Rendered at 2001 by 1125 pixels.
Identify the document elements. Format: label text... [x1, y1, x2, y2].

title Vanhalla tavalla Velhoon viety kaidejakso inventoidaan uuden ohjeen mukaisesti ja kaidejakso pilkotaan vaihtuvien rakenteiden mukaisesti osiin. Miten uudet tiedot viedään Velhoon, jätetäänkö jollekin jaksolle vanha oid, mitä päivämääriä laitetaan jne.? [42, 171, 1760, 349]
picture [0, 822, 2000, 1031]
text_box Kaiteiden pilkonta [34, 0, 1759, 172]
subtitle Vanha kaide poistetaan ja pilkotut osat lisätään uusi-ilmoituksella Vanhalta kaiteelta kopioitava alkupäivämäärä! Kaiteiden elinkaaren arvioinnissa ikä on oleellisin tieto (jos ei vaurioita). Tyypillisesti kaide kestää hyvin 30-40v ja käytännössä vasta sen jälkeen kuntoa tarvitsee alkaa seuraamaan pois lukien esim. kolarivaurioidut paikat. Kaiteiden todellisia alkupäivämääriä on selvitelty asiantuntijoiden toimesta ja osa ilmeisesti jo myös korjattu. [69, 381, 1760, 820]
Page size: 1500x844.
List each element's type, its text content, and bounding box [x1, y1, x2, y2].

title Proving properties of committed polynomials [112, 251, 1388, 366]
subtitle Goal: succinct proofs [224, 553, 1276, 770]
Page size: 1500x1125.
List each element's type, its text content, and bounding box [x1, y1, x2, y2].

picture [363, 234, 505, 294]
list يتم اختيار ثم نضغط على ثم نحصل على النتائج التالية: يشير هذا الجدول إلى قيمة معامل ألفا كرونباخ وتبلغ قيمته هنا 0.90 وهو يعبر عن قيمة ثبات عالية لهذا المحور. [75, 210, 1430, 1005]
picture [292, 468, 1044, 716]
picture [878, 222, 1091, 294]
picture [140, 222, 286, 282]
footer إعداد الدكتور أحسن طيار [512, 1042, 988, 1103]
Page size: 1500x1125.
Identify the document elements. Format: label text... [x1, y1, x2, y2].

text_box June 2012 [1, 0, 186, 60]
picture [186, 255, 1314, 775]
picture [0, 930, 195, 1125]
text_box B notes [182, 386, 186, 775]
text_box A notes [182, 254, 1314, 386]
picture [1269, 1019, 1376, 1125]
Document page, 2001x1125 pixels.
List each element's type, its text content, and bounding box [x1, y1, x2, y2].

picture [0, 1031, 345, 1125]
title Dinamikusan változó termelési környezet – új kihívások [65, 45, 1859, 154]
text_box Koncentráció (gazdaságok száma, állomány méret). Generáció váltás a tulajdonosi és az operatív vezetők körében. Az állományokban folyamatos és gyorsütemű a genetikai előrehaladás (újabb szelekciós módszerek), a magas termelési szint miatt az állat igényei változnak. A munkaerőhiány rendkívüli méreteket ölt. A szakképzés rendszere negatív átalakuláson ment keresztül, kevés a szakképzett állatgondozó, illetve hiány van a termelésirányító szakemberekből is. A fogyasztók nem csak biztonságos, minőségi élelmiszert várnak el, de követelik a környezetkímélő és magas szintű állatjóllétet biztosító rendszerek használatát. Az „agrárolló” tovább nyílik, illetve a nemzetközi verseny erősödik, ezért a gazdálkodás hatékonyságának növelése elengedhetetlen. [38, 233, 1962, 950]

━━━━━━

• **REQUIRED ACTION**:
Search the records above for the string "pixels". Copy every line that contains it.

• **RESULT FOR THIS EXERCISE**:
Rendered at 2001 by 1125 pixels.
Document page, 2001x1125 pixels.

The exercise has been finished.